The garrison was composed of the Fifty-first North Carolina, Colonel H. Mc-Kethan; the Thirty-first North Carolina, Lieutenant-Colonel Charles W. Knight; the Charleston battalion, Lieutenant-Colonel P. C. Gaillard; the artillery companies of Captains J. T. Buckner and W. J Dixon, of the Sixty-third Georgia regiment, and two field howitzer details of Lieutenant T. D. Waties, of the First South Carolina Regular Artillery. All the artillery was under the immediate command of Lieutenant-Colonel John C. Simkins, of the First South Carolina Regular Infantry. Let it be borne in mind that the entire garrison, according to official reports, numbered on the 18th of July thirteen hundred men only. These troops had relieved a few days before Olmstead's Georgia regiment, Capers', Hanvey's and Basinger's Georgia battalions, Nelson's South Carolina battalion, and the artillery companies of Mathews' and Chichester under Lieutenant-Colonel Yates, of South Carolina. They had participated gallantly in repelling the assault of the 11th of July, and needed relief from the heavy work and details to which they had constantly been subjected.
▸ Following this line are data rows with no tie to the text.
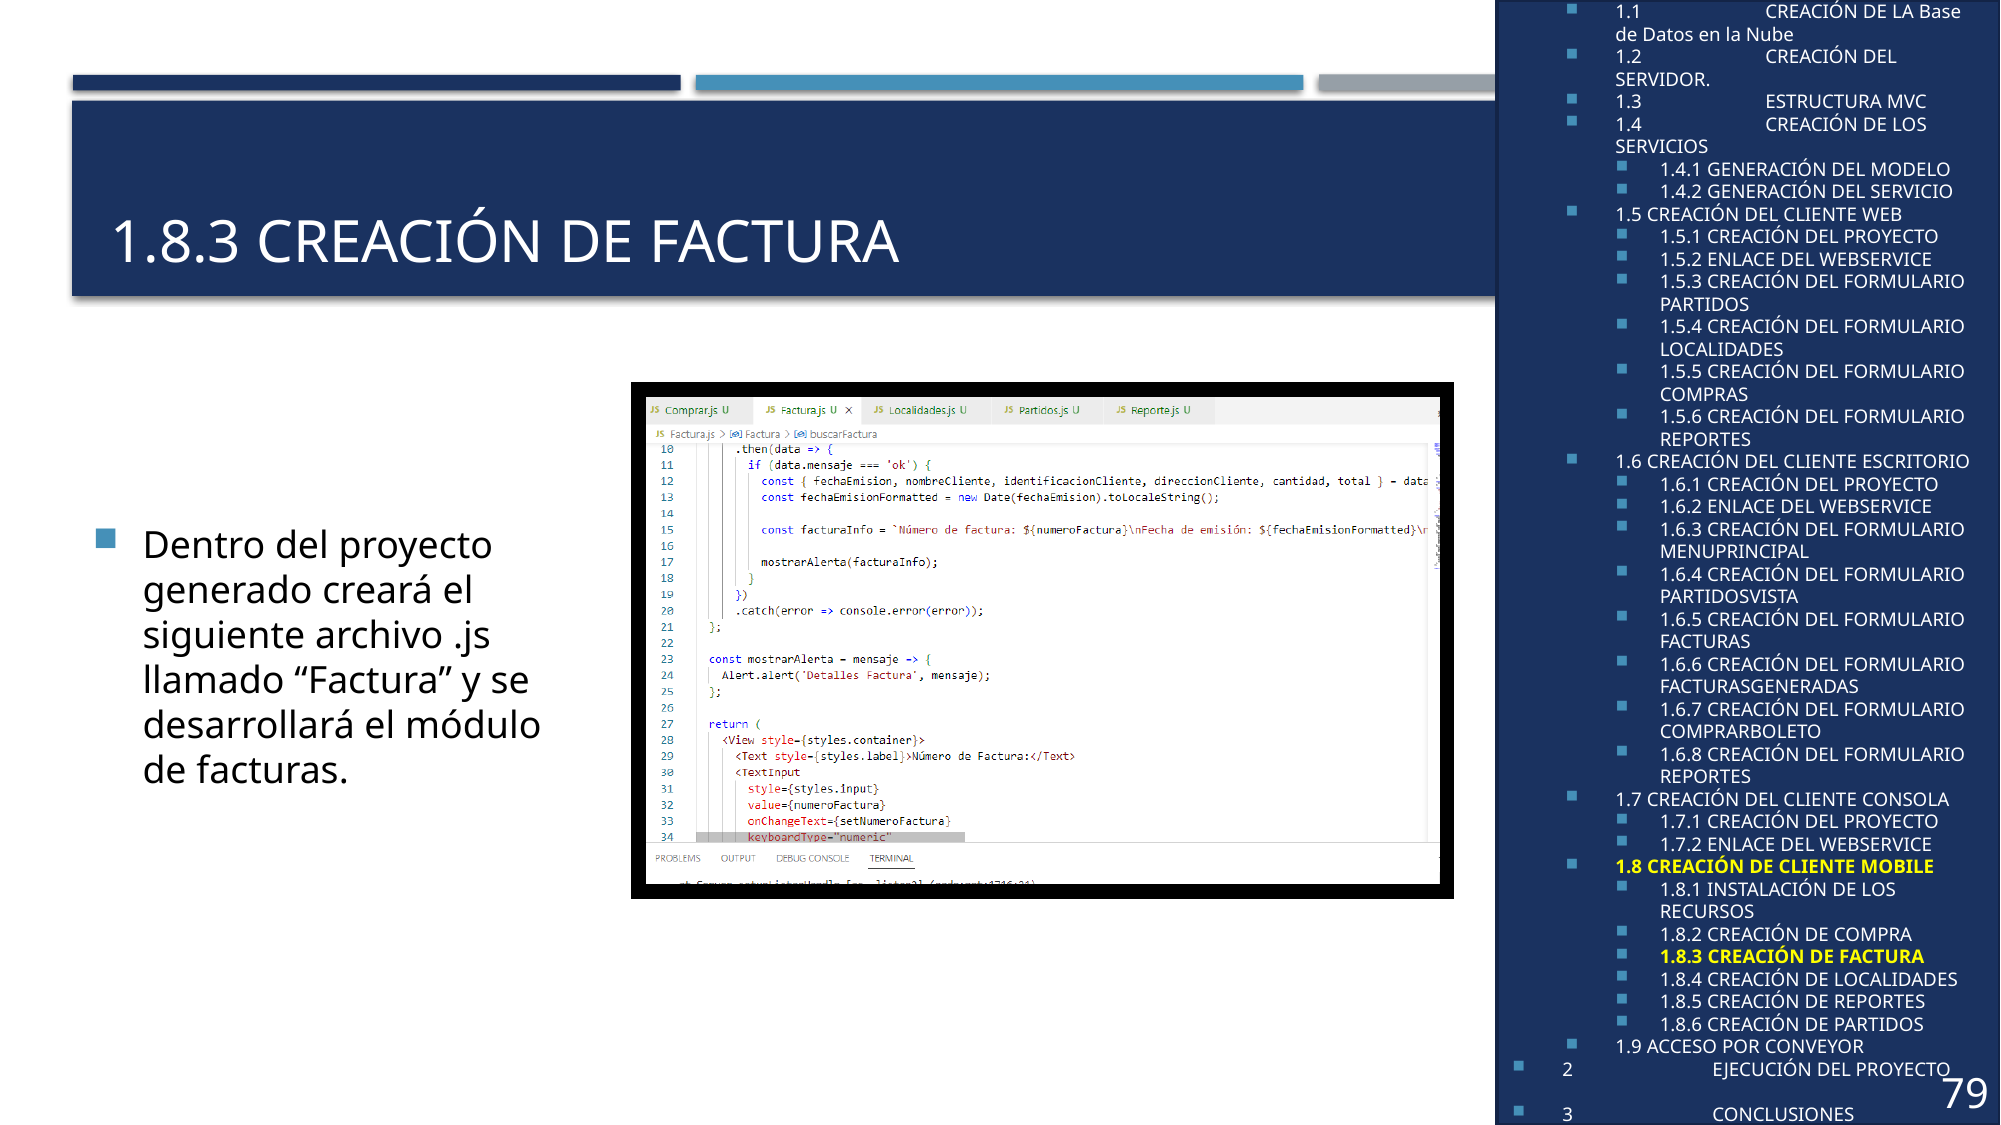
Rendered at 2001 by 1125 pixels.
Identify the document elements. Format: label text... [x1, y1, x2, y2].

title 1.8.3 CREACIÓN DE FACTURA [95, 115, 1490, 282]
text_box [1496, 0, 2000, 1125]
list Dentro del proyecto generado creará el siguiente archivo .js llamado “Factura” y se desarrollará el módulo de facturas. [77, 301, 561, 1010]
picture [644, 396, 1441, 885]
The force of the enemy opposed to this artillery and infantry force of ‘Wagner’ consisted of four heavy batteries on the island, mounting forty-two siege guns of heavy calibre, and the naval squadron of iron-clads and gun-boats carrying an armament of twenty-three of the most formidable guns ever before used in the reduction of a fortification, making an aggregate of sixty-four guns. In addition there were six thousand veteran infantry within the batteries on the island, ready for the assault. To say that the outlook to the garrison of ‘Wagner’ was appalling, but feebly expresses the situation.